The solvents and columns used for column chromatography (silica gel with non-polar and non-reactive solvents, GPC, etc) and HPLC (polar solvents typically with acid modifier and reactive organics such as MeOH). One very probably cause is that the column purification used a non-nucleophilic solvent, so the compound survived and still showed activity.
We often find metabolites that do not survive purification by HPLC. Some compounds hydrolyze rapidly in acid while others are more stable in acid. Further, many compounds will methylate in MeOH. Another issue frequently encountered with HPLC fractions is that evaporations of these fractions will frequently use heat to remove water, and this will accelerate decompositions of many compounds. Sonication in is often used to "redissolve" purified compounds, but this technique can also accelerate decomposition as well as denature enzymes.
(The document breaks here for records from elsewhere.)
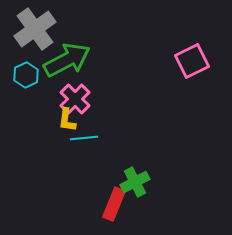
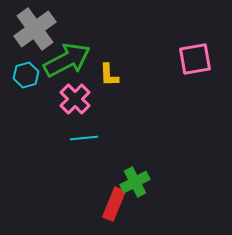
pink square: moved 3 px right, 2 px up; rotated 16 degrees clockwise
cyan hexagon: rotated 10 degrees clockwise
yellow L-shape: moved 42 px right, 45 px up; rotated 10 degrees counterclockwise
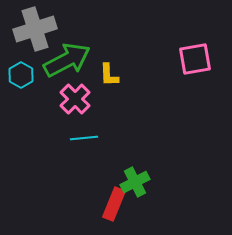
gray cross: rotated 18 degrees clockwise
cyan hexagon: moved 5 px left; rotated 15 degrees counterclockwise
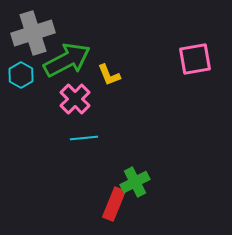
gray cross: moved 2 px left, 4 px down
yellow L-shape: rotated 20 degrees counterclockwise
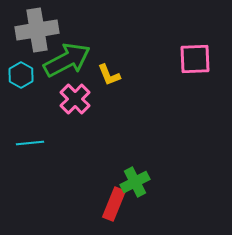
gray cross: moved 4 px right, 3 px up; rotated 9 degrees clockwise
pink square: rotated 8 degrees clockwise
cyan line: moved 54 px left, 5 px down
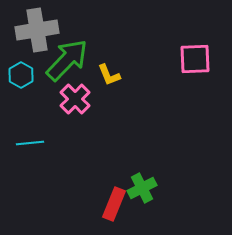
green arrow: rotated 18 degrees counterclockwise
green cross: moved 7 px right, 6 px down
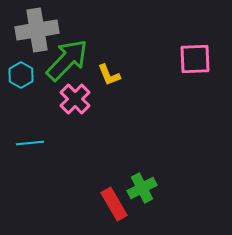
red rectangle: rotated 52 degrees counterclockwise
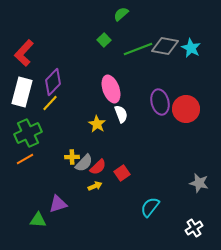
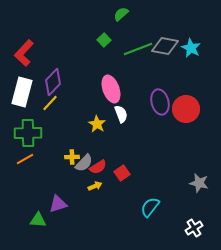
green cross: rotated 24 degrees clockwise
red semicircle: rotated 12 degrees clockwise
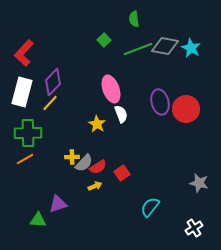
green semicircle: moved 13 px right, 5 px down; rotated 56 degrees counterclockwise
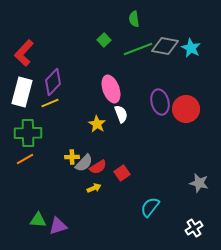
yellow line: rotated 24 degrees clockwise
yellow arrow: moved 1 px left, 2 px down
purple triangle: moved 22 px down
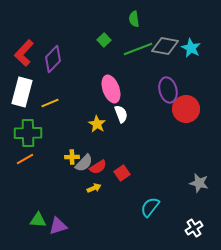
purple diamond: moved 23 px up
purple ellipse: moved 8 px right, 12 px up
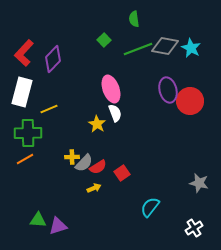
yellow line: moved 1 px left, 6 px down
red circle: moved 4 px right, 8 px up
white semicircle: moved 6 px left, 1 px up
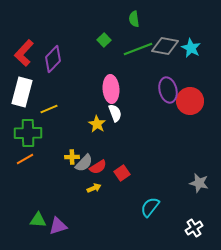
pink ellipse: rotated 16 degrees clockwise
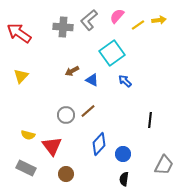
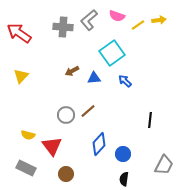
pink semicircle: rotated 112 degrees counterclockwise
blue triangle: moved 2 px right, 2 px up; rotated 32 degrees counterclockwise
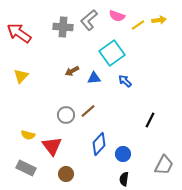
black line: rotated 21 degrees clockwise
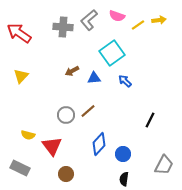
gray rectangle: moved 6 px left
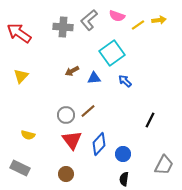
red triangle: moved 20 px right, 6 px up
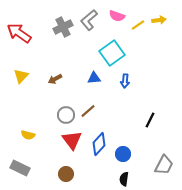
gray cross: rotated 30 degrees counterclockwise
brown arrow: moved 17 px left, 8 px down
blue arrow: rotated 128 degrees counterclockwise
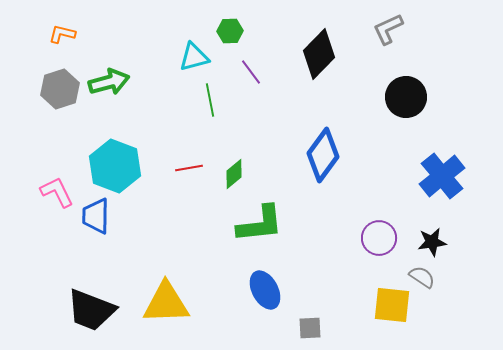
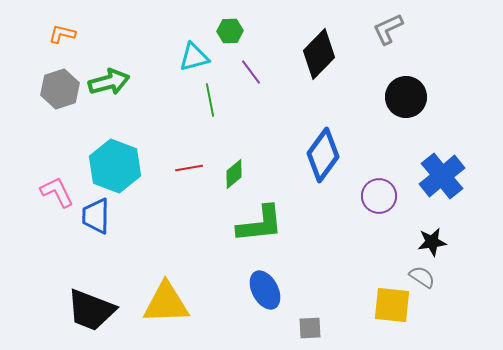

Many solvents can also denature proteins, so this could be an issue as well. Do you know if the active is a protein/peptide?
So, you perform in vivo tests of a fractions (?!?) of secondary metabolites (meaning low molecular weight chemical compounds) without a complete separation of the ingredients followed after by test of presumably (?!?) separated compounds ('Presumably', because of HPLC also shows drawback toward complete separation).
Because of, the separation should be followed after with an unambiguous characterization of the structures of these ingredients, meaning their stable 3D structures under different selected set of experimental conditions; along with the obligatory tests for their chemical stability and reactivity (first, in an isolated state, but first because of there are second, third, etc.).
I agree with Jandirk Sendker, two main reasons: You have left the coumpounds on the column and moré than that the compounds act by sinergism. Good luck.